West Berlin urban planning in contrast to the East sought to eradicate any hint of monumentalism by rebuilding the city in a modern, organic and rhythmic manner that provided many open spaces, of which can be a metaphor for a free open society. A key example: The Hansaviertel, of which is a loosely structured leafy area that blends high-rises and single-family homes together. However, the Berlin Wall put an end to the ambition of creating a central link between the Eastern and Western city halves. Key masterpiece of sculptural Modernism was Scharoun’s Philharmonie. As well as the State Library and the Chamber Music Hall.


In 1989 the fall of the Berlin wall is one of history’s most memorable events. However, other than reuniting the two (previously separated) regions once again, and was later declared as Germanys new capital. A consequence of 40 years as a divided city, Berlin has a huge cultural infrastructure with many cultural institutions twice: Berlin state opera and Deutsche Oper Berlin. Since the 1990s the city has undergone social, economic and political change, and its cultural significance have changed too.

The city rushed to fill the fracture between the two regions from where the wall once stood. The Postdamer Platz is the most reflective realisation, it was needed to resolve the issue of bringing a metropolis life back into the area where it had been dead for years. It was realised with the most prestigious architects: Renzo Piano, Richard Rogers and more. Today its transformed into a new urban centre, with leading companies like Sony, have settled their headquarters in the futuristic and aesthetically pleasing buildings.

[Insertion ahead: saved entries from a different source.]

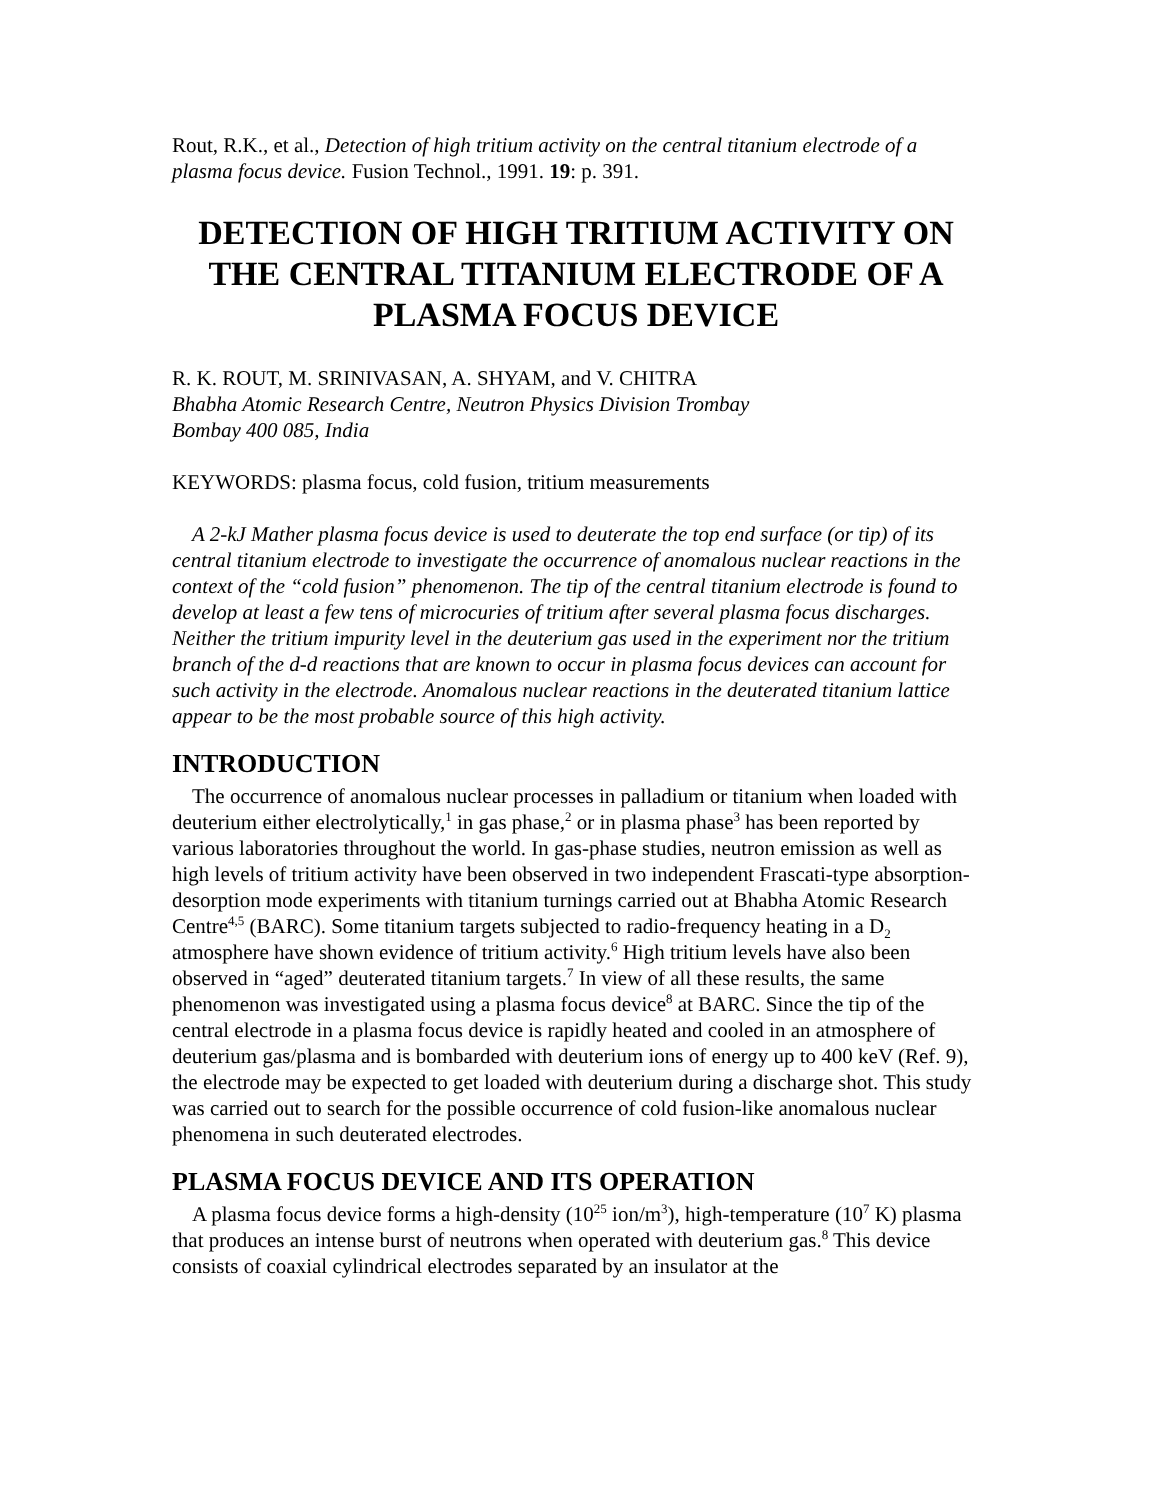Rout, R.K., et al., Detection of high tritium activity on the central titanium electrode of a plasma focus device. Fusion Technol., 1991. 19: p. 391.
DETECTION OF HIGH TRITIUM ACTIVITY ON THE CENTRAL TITANIUM ELECTRODE OF A PLASMA FOCUS DEVICE
R. K. ROUT, M. SRINIVASAN, A. SHYAM, and V. CHITRA
Bhabha Atomic Research Centre, Neutron Physics Division Trombay
Bombay 400 085, India
KEYWORDS: plasma focus, cold fusion, tritium measurements
A 2-kJ Mather plasma focus device is used to deuterate the top end surface (or tip) of its central titanium electrode to investigate the occurrence of anomalous nuclear reactions in the context of the “cold fusion” phenomenon. The tip of the central titanium electrode is found to develop at least a few tens of microcuries of tritium after several plasma focus discharges. Neither the tritium impurity level in the deuterium gas used in the experiment nor the tritium branch of the d-d reactions that are known to occur in plasma focus devices can account for such activity in the electrode. Anomalous nuclear reactions in the deuterated titanium lattice appear to be the most probable source of this high activity.
INTRODUCTION
The occurrence of anomalous nuclear processes in palladium or titanium when loaded with deuterium either electrolytically,<sup>1</sup> in gas phase,<sup>2</sup> or in plasma phase<sup>3</sup> has been reported by various laboratories throughout the world. In gas-phase studies, neutron emission as well as high levels of tritium activity have been observed in two independent Frascati-type absorption-desorption mode experiments with titanium turnings carried out at Bhabha Atomic Research Centre<sup>4,5</sup> (BARC). Some titanium targets subjected to radio-frequency heating in a D<sub>2</sub> atmosphere have shown evidence of tritium activity.<sup>6</sup> High tritium levels have also been observed in “aged” deuterated titanium targets.<sup>7</sup> In view of all these results, the same phenomenon was investigated using a plasma focus device<sup>8</sup> at BARC. Since the tip of the central electrode in a plasma focus device is rapidly heated and cooled in an atmosphere of deuterium gas/plasma and is bombarded with deuterium ions of energy up to 400 keV (Ref. 9), the electrode may be expected to get loaded with deuterium during a discharge shot. This study was carried out to search for the possible occurrence of cold fusion-like anomalous nuclear phenomena in such deuterated electrodes.
PLASMA FOCUS DEVICE AND ITS OPERATION
A plasma focus device forms a high-density (10<sup>25</sup> ion/m<sup>3</sup>), high-temperature (10<sup>7</sup> K) plasma that produces an intense burst of neutrons when operated with deuterium gas.<sup>8</sup> This device consists of coaxial cylindrical electrodes separated by an insulator at the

Hundreds of architects from around the world participated in the project to help in the construction and redevelopment of the new chancellery and the Reichstag, respectively. The Reichstag development was commissioned to the British Architect Sir Norman Foster who in his own right is a master of architecture, he crowned the building in a majestic glass façade (dome).

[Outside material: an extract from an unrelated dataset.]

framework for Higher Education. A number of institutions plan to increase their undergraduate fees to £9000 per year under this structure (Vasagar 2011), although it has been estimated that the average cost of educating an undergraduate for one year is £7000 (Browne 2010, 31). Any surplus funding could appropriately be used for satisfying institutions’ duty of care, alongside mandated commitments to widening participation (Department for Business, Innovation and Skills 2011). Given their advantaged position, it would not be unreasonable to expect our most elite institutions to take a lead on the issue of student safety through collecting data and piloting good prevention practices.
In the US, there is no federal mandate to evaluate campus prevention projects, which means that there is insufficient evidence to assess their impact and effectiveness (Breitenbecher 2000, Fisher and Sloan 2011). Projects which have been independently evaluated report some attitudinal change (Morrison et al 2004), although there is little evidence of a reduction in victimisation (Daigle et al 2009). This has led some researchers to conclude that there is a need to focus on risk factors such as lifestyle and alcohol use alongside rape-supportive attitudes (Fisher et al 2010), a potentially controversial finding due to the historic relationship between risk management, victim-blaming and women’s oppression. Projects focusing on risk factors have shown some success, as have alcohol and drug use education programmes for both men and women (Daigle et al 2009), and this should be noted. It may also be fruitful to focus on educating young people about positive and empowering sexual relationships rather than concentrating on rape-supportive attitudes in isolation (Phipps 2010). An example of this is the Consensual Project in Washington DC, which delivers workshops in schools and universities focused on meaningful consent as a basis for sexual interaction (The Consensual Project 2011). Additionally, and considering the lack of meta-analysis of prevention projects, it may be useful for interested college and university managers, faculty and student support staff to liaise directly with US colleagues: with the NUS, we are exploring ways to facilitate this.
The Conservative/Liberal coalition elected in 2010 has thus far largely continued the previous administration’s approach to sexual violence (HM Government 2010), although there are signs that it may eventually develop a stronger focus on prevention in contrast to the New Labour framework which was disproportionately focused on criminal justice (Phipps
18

It’s is clear that architecture in Berlin has no doubt been influenced by a number of political regimes that has left its mark on the city. For example, during the Kaiser’s regime they used architecture to show the increasing military strength and confidence and didn’t hesitate to demolish historical vintage buildings in the process. Whereas, during the Weimar republic the architecture was perceived differently. It was less of a reflection of political power and more about the expression of society. I think Bauhaus was the best reflection of this era with its free thinking movements. But Berlin is a city that simple will not give up, a succession of new and old buildings keeps appearing, they acknowledge rather than deny their history.

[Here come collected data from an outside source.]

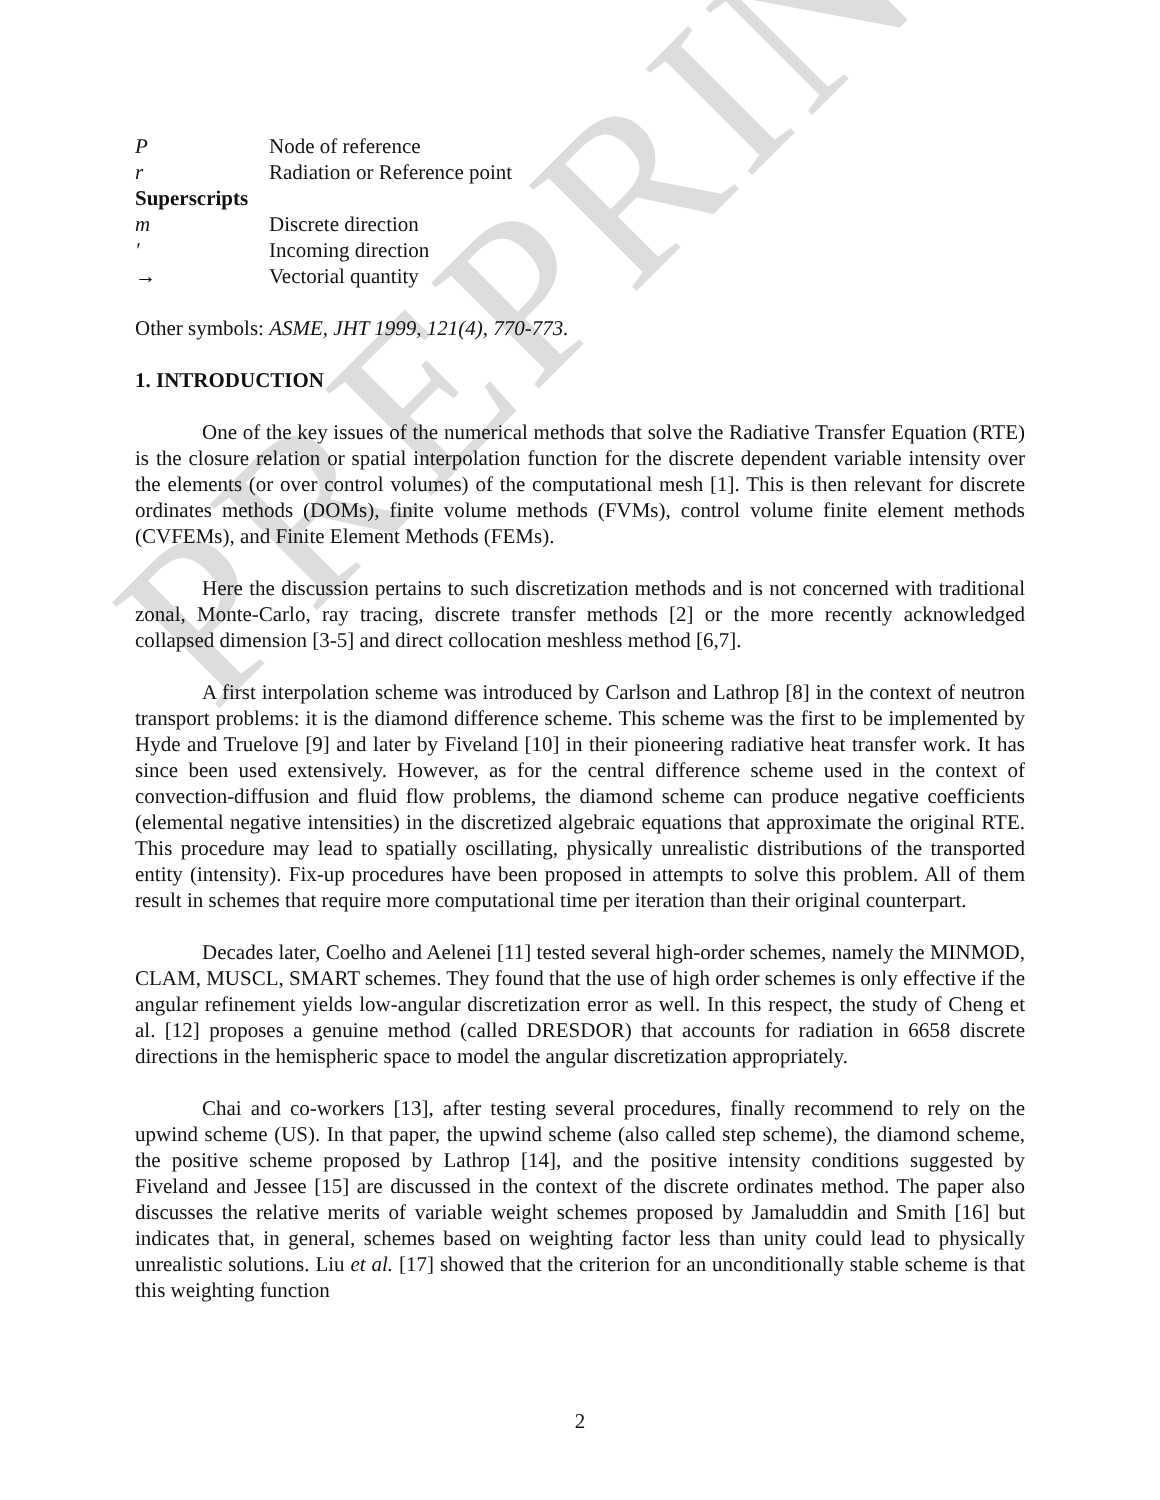PREPRINT
P Node of reference
r Radiation or Reference point
Superscripts
m Discrete direction
′ Incoming direction
→ Vectorial quantity
Other symbols: ASME, JHT 1999, 121(4), 770-773.
1. INTRODUCTION
One of the key issues of the numerical methods that solve the Radiative Transfer Equation (RTE) is the closure relation or spatial interpolation function for the discrete dependent variable intensity over the elements (or over control volumes) of the computational mesh [1]. This is then relevant for discrete ordinates methods (DOMs), finite volume methods (FVMs), control volume finite element methods (CVFEMs), and Finite Element Methods (FEMs).
Here the discussion pertains to such discretization methods and is not concerned with traditional zonal, Monte-Carlo, ray tracing, discrete transfer methods [2] or the more recently acknowledged collapsed dimension [3-5] and direct collocation meshless method [6,7].
A first interpolation scheme was introduced by Carlson and Lathrop [8] in the context of neutron transport problems: it is the diamond difference scheme. This scheme was the first to be implemented by Hyde and Truelove [9] and later by Fiveland [10] in their pioneering radiative heat transfer work. It has since been used extensively. However, as for the central difference scheme used in the context of convection-diffusion and fluid flow problems, the diamond scheme can produce negative coefficients (elemental negative intensities) in the discretized algebraic equations that approximate the original RTE. This procedure may lead to spatially oscillating, physically unrealistic distributions of the transported entity (intensity). Fix-up procedures have been proposed in attempts to solve this problem. All of them result in schemes that require more computational time per iteration than their original counterpart.
Decades later, Coelho and Aelenei [11] tested several high-order schemes, namely the MINMOD, CLAM, MUSCL, SMART schemes. They found that the use of high order schemes is only effective if the angular refinement yields low-angular discretization error as well. In this respect, the study of Cheng et al. [12] proposes a genuine method (called DRESDOR) that accounts for radiation in 6658 discrete directions in the hemispheric space to model the angular discretization appropriately.
Chai and co-workers [13], after testing several procedures, finally recommend to rely on the upwind scheme (US). In that paper, the upwind scheme (also called step scheme), the diamond scheme, the positive scheme proposed by Lathrop [14], and the positive intensity conditions suggested by Fiveland and Jessee [15] are discussed in the context of the discrete ordinates method. The paper also discusses the relative merits of variable weight schemes proposed by Jamaluddin and Smith [16] but indicates that, in general, schemes based on weighting factor less than unity could lead to physically unrealistic solutions. Liu et al. [17] showed that the criterion for an unconditionally stable scheme is that this weighting function
2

Nearly thirty years after the reunification of Berlin, and it still continues; it seems to be far more challenging to achieve than previously thought. Which comes as no surprised, especially, for the cultural and political policy the past thirty years have seen huge transformations. And to have two separate cultural and political infrastructures that need to combine, can come with some challenges. The people of the East and West were socialised in such different ways that in hindsight the integration would be swift was idealistic. But I don’t think it’s impossible, I think after another generation Berlin will truly be unified once again. The history is too new – too raw. However, with enough time in between historical events bridges could ‘be built’ and new Berlin will become the metropolis that it deserves to be.